Another thing I could do to completely negate the performance hit and get better quality is to get a decent capture card which would allow me to lower the bitrate without sacrificing too much quality so I dont hit my capacity (I hope capture cards get good quality?). If they are able to achieve a pretty good quality with less bitrate required are there any that you guys would recommend that would be comprable to veryfast/faster?
 

Krazy

Town drunk
Will copy-paste my response to this question from the test build thread for anyone's future reference:

Capture cards will provide even worse quality for the same bitrate, and are largely useless on a single PC setup, especially since OBS can't make use of the hardware encoders on them (nor would you ever want to). The only way a capture card helps for PC gaming is if you are using a 2PC setup, and then lower the encoding preset and/or tweak the encoder with lots of custom settings.
 

Momentum

Member
Also bare in mind that most of the streaming services don't like bitrates over 8000. Also u have to consider download speeds of your viewers.
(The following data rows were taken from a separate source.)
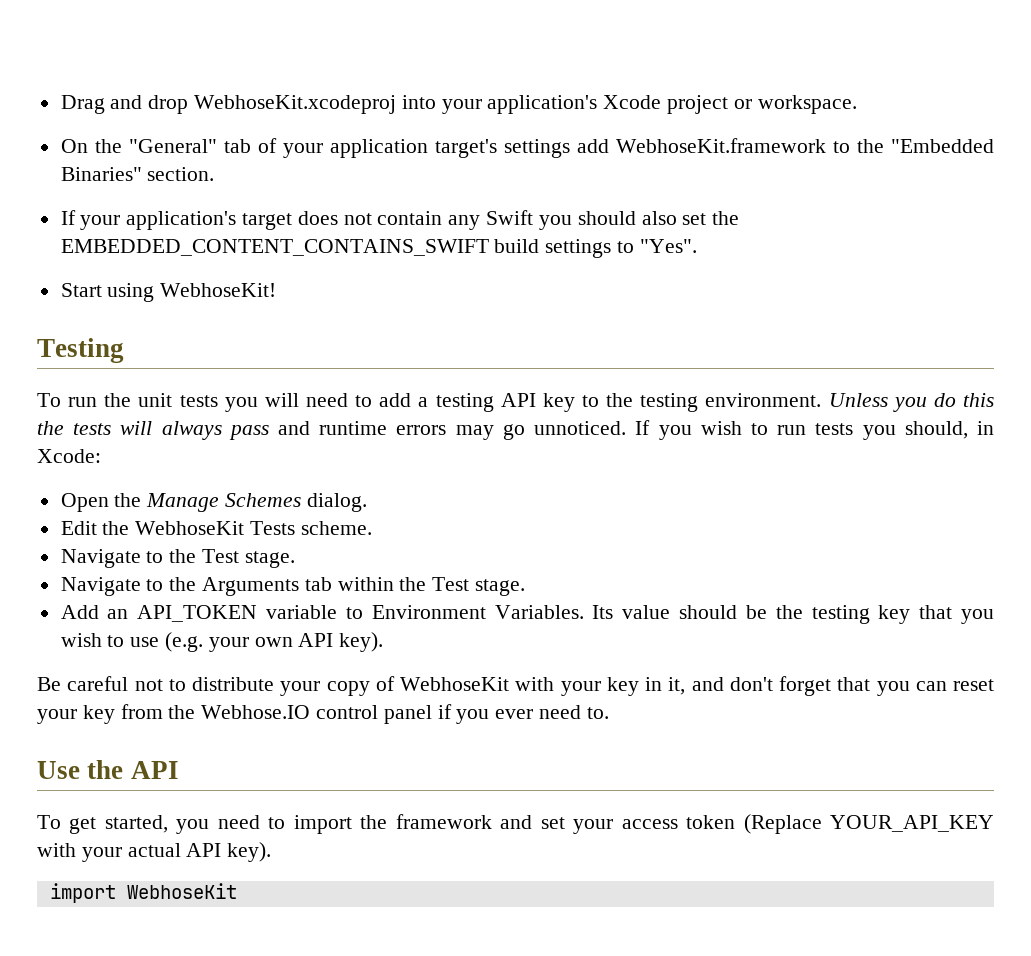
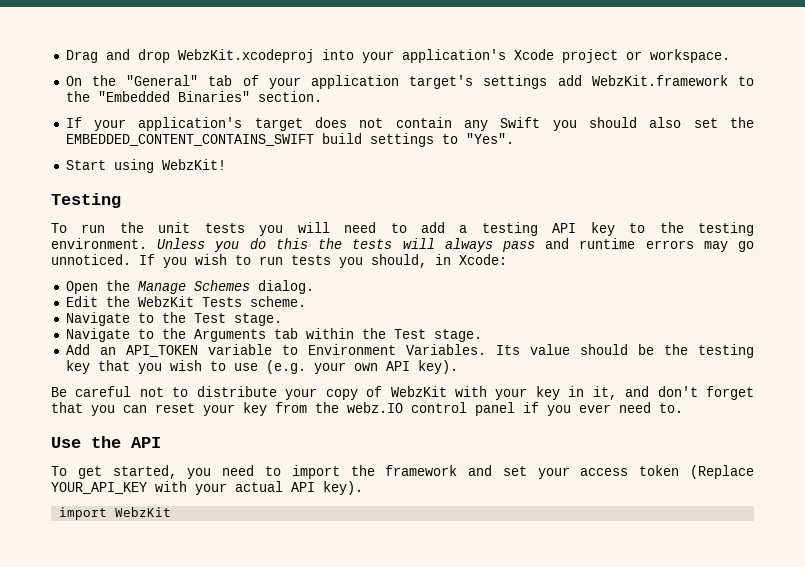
[194,95,397,114] WebhoseKit.xcodeproj -> [177,49,314,63] WebzKit.xcodeproj
[615,138,826,153] WebhoseKit.framework -> [591,75,728,86] WebzKit.framework
[160,283,277,297] WebhoseKit! -> [161,159,226,170] WebzKit!
[135,521,245,535] WebhoseKit -> [137,296,194,307] WebzKit
[400,677,509,691] WebhoseKit -> [390,386,447,397] WebzKit
[201,705,311,719] Webhose.IO -> [347,402,403,413] webz.IO
[126,883,237,899] WebhoseKit -> [115,507,172,517] WebzKit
Its really strange that in year 2013 there are still ISPs without flat rate...
 

FerretBomb

Active Member
Just seconding what Krazy said. Unless you're running a 2-system encoding setup, a capture card will do precisely two things: jack, and squat. If you're running an 'anti-hacker' game that prevents hooking the executable, it can allow you to capture fullscreen with a mirrored display output... but next to no one bothers to stream those. So back to square one; capture card will do you no good, as far as OBS is concerned.

You can use it to offload work if you use RecCentral (instead of OBS), but the hardware encoder results look like crap, to be frank, and the software is primitive (at best) as far as presentation. Don't bother.
 

fredkruge

Member
Ok, thanks for the information. So then, talking about a 2 PC setup. The specs I listed above are in my current PC, I have a second PC in my closet with,
Intel E8400 @ 3.5'ish
4GB of RAM
ATI HD 5850
windows vistaaaa 32 bit(main PC has windows 7 64 bit)
If I were to get a capture card, how well would that run for being the 2nd PC for 720p @ 60fps and what sort of preset (ballpark guess) would I be able to get? Veryfast I hope at a minimum.

edit: with the preset 'superfast' does it require a very high bitrate to run FPS games smoothly?
 

FerretBomb

Active Member
Not sure that an older C2Duo is really going to be able to keep up with encoding 720p@60 constant. Would actually be a bit surprised if it could even do 720p@30 (mostly as I have that CPU in an aging laptop), much less on anything slower than Veryfast (or even ultrafast, probably). On the encoding side, CPU is king. And that one's been made a pauper with time.

Looks like QuickSync would be your most realistic option, without splashing out to build a dedicated second streaming rig.
 

FerretBomb

Active Member
To point out another option... a new CPU would only cost a bit more than buying a capture card, and save you a lot of headache and hassle of screwing around with a two-system setup. Just saying. Plus, you could potentially step up to an i7 at the same time.